**EXERCISE PROMPT**
Set out exactly, line by line, the stretch of data below that begins at the line containing "none; stroke-linecap: round;" and ends at the line containing "middle; stroke-width: 5;", with both ends kept.

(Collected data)

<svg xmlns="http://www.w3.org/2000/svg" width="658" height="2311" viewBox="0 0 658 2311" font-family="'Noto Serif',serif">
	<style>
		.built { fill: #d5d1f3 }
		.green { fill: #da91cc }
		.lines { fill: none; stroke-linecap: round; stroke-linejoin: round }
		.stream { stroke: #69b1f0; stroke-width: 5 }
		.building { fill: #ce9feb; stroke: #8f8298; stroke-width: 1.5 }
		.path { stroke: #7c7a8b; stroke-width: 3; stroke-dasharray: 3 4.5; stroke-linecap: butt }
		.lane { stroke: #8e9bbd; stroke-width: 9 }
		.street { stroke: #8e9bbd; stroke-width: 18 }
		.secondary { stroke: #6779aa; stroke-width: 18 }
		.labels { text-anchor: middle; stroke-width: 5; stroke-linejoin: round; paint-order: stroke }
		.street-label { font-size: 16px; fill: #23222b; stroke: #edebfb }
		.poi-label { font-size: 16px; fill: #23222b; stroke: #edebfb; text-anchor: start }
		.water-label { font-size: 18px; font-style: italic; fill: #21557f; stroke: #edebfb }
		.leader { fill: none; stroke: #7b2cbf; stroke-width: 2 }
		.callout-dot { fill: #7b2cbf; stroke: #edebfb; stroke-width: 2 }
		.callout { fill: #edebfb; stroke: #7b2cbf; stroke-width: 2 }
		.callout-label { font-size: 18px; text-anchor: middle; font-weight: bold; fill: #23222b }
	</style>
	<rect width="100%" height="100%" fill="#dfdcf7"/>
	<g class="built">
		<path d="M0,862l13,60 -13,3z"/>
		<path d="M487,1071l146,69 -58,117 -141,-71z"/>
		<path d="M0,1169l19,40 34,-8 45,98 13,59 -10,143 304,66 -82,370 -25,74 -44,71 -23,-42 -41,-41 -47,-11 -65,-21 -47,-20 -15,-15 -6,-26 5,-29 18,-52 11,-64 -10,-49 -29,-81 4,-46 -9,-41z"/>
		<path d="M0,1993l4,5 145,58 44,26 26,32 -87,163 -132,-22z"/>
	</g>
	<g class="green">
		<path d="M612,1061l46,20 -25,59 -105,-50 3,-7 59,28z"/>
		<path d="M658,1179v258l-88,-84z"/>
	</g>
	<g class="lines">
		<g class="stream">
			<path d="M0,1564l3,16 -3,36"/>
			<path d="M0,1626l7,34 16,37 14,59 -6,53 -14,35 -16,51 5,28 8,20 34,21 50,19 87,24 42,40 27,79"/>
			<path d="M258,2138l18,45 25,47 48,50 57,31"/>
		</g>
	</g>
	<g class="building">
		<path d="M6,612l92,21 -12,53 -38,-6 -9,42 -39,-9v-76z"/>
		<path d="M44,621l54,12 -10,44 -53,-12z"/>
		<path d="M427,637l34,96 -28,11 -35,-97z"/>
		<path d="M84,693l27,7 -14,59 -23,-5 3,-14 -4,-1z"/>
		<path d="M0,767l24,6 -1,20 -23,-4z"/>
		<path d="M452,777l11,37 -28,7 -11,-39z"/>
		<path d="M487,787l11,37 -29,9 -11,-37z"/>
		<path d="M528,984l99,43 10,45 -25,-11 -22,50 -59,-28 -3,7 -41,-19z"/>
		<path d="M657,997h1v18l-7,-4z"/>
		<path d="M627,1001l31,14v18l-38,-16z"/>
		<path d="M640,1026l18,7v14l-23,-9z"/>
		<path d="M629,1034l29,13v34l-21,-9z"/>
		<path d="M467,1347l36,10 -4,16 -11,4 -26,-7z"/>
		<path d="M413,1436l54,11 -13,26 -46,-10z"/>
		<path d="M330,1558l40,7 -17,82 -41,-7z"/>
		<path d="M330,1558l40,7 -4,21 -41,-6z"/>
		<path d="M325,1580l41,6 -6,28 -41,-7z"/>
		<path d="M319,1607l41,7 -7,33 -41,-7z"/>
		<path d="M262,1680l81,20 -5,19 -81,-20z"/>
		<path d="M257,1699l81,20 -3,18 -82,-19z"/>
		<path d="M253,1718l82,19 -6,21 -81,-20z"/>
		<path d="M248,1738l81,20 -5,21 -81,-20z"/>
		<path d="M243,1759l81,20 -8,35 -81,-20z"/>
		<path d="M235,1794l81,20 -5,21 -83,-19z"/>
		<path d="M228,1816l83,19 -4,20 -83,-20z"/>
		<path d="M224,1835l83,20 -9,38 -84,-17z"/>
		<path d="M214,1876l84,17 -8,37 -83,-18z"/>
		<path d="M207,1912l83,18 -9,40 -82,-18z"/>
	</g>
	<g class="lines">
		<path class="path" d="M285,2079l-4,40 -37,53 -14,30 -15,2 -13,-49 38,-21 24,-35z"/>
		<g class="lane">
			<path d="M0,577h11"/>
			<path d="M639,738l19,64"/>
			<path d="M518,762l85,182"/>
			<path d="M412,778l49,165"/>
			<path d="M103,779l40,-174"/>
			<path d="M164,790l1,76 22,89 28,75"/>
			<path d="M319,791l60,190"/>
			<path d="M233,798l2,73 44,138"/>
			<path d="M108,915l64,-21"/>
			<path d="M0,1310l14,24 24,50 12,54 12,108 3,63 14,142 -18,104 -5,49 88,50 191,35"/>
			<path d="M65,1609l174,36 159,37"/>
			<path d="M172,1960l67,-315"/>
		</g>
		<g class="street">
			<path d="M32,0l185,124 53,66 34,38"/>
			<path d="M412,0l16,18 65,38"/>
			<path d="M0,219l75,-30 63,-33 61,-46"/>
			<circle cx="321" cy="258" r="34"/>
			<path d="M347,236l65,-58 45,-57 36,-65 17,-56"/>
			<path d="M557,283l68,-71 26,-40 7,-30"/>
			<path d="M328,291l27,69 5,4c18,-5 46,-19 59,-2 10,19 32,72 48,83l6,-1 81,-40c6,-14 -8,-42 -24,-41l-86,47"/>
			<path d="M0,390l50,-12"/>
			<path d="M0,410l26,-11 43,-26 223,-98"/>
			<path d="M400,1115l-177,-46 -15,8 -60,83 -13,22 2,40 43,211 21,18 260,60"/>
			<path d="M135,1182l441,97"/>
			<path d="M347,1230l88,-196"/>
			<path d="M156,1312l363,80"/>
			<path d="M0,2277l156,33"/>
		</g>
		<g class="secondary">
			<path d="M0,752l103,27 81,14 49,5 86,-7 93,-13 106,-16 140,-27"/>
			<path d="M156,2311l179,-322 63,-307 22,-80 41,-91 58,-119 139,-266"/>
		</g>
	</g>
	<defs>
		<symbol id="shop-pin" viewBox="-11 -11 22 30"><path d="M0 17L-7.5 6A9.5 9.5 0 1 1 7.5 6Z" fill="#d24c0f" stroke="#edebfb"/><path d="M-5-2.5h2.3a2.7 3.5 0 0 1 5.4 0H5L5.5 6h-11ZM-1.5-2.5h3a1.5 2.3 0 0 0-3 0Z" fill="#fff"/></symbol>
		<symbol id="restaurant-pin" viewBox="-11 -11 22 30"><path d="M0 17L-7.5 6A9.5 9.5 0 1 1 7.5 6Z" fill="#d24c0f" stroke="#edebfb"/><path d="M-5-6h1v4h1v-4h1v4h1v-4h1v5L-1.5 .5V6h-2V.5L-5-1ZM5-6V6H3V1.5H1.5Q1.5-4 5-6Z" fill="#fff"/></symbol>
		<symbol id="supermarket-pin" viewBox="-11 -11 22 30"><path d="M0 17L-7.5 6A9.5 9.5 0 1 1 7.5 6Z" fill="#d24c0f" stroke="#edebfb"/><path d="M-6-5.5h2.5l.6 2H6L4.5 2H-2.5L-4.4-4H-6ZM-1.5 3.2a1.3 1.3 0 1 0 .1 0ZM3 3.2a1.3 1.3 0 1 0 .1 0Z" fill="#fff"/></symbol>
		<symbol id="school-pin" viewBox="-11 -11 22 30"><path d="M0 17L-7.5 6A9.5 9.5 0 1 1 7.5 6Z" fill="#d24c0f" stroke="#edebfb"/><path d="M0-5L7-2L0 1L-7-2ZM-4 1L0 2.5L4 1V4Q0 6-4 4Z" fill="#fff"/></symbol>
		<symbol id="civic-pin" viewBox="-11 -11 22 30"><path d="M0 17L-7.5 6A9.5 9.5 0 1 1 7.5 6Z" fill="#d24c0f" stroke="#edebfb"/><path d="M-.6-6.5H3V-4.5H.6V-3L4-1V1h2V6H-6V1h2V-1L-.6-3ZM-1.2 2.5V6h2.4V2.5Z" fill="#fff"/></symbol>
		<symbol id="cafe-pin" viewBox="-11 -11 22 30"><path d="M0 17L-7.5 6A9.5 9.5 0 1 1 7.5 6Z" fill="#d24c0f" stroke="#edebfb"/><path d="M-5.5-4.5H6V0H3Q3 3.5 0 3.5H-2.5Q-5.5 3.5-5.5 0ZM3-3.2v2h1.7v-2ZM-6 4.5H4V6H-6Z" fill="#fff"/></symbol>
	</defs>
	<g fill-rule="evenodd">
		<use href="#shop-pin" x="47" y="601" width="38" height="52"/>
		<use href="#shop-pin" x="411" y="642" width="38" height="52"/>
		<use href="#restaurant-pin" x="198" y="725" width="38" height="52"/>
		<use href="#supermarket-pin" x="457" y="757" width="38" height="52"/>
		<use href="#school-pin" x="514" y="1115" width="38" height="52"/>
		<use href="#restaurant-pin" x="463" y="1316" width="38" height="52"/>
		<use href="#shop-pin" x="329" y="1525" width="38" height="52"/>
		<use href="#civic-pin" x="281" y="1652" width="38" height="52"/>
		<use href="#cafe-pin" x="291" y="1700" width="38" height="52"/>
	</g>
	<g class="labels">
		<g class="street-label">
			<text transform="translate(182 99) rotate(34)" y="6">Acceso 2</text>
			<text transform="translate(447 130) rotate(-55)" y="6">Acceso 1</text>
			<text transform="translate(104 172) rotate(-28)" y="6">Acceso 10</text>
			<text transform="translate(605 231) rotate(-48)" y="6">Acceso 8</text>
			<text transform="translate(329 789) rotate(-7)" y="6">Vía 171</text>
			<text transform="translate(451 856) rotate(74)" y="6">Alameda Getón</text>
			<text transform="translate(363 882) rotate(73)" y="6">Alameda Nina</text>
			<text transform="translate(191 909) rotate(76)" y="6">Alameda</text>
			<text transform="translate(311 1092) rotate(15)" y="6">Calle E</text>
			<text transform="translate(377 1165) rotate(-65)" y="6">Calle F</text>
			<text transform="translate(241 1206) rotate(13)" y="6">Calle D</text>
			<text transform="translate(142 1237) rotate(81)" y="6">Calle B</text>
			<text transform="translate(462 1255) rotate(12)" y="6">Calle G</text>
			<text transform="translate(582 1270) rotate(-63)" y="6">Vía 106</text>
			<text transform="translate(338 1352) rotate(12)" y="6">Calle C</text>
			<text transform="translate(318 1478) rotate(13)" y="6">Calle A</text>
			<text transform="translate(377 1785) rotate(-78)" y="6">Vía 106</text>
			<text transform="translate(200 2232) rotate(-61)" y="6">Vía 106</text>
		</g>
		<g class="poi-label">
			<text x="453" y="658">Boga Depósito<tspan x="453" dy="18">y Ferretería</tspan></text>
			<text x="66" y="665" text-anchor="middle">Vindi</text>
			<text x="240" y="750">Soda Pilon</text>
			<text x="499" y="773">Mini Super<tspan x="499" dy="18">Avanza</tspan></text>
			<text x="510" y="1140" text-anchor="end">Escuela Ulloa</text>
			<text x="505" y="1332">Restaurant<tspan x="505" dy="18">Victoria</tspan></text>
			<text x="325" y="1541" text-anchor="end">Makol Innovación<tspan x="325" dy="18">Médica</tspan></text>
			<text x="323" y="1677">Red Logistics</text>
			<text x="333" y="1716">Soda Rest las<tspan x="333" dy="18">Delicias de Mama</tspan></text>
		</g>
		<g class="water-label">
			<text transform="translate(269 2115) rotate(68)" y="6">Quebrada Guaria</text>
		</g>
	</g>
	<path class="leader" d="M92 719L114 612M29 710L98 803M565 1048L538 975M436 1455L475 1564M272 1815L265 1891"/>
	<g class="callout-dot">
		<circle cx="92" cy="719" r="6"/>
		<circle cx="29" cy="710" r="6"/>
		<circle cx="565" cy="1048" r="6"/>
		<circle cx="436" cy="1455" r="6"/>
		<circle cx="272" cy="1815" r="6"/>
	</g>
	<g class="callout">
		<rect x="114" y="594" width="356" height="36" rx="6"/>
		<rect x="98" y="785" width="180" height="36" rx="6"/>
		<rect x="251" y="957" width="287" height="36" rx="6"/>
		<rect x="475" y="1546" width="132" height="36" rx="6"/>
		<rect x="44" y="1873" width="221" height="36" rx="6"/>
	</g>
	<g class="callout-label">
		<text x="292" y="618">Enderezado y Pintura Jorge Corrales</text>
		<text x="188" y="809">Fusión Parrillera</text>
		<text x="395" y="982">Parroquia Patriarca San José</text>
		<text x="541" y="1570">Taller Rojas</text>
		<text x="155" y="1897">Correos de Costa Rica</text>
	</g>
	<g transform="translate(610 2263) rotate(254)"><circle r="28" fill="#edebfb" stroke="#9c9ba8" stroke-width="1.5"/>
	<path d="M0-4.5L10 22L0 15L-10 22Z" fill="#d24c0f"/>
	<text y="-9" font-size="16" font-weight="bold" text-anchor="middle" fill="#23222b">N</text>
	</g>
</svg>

**EXERCISE RESPONSE**
		.lines { fill: none; stroke-linecap: round; stroke-linejoin: round }
		.stream { stroke: #69b1f0; stroke-width: 5 }
		.building { fill: #ce9feb; stroke: #8f8298; stroke-width: 1.5 }
		.path { stroke: #7c7a8b; stroke-width: 3; stroke-dasharray: 3 4.5; stroke-linecap: butt }
		.lane { stroke: #8e9bbd; stroke-width: 9 }
		.street { stroke: #8e9bbd; stroke-width: 18 }
		.secondary { stroke: #6779aa; stroke-width: 18 }
		.labels { text-anchor: middle; stroke-width: 5; stroke-linejoin: round; paint-order: stroke }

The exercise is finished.